杜長豐得意地瞥了我一眼,那眼神分明就是看到了吧?這就是我的未婚妻,你連人家手指尾都比不上!
我根本不想理會杜長豐的挑釁,我一直在想,如果我瘋了,伊平、錦平以後怎麼辦?
【這人到底怎麼回事?話我都說到這份上,還不讓我走!】
看著桂蘭諾緊閉的嘴唇,我像是明白了什麼,難道,難道這是桂蘭諾心裡想的說話?
這樣說來,我沒有瘋,沒有精神病?!
我有些不可置信地看著桂蘭諾,脫口而出“敏公子是誰?”
桂蘭諾臉色大變,警惕地看著我,但是卻沒有說話。
這丫頭很聰明,一直人前都是一副人畜無害的樣子,知道言多必失,寧願不說,或是少說,也不會多說一個字。
杜長豐看著我,奇怪地問“你問敏公子做什麼?蘭諾大門不出,二門不邁,一個深閨女子,豈會知敏公子是何人?”
“大門不出,二門不邁?”我看著杜長豐這個大豬頭,冷笑著說“她和敏公子約好了今日要去郊外賞花,這就是你口中所謂的深閨女子?”
桂蘭諾聽了身形一震,可是隨後立馬醒悟過來,一副搖搖欲墜,淚眼婆娑的樣子說“這位公子剛才要掌櫃積口德,我覺得最應積口德的人是公子才對,我一個未嫁女子與彆的男子郊外賞花,傳出去我顏麵何存?這不是想要逼死我嗎?”

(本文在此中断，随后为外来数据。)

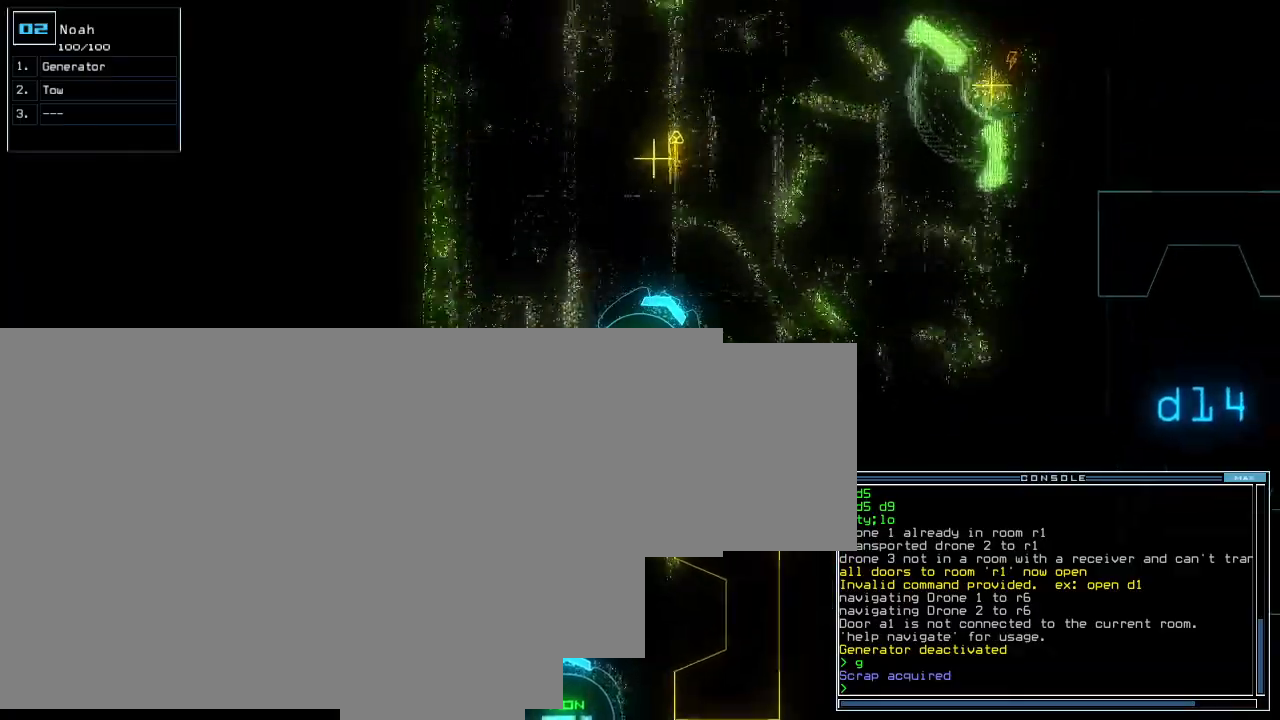
{"keys": [], "events": []}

杜長豐氣得胸口起伏不定,咬牙切齒地說“趙蠻,你有什麼就衝我來,不要詆毀蘭諾。你可知名節對於一個女子是何等重要?”
你個豬頭,要不是看你杜家滿門忠烈的份上,還真是懶得搭理你,到時你頭頂上一片綠油油,看你怎麼對得起你杜家的列祖列宗!
我翻了個白眼,說“我當然知道,所以才不想你戴綠帽子。”
桂蘭諾的臉色白得可怕,似乎一副隨時就要暈厥過去的樣子,她抽出一條白手帕輕輕地摁了兩下眼睛,說“趙公子是吧?凡事講求真憑實據,你這樣冤枉,我可以去府衙告你的。”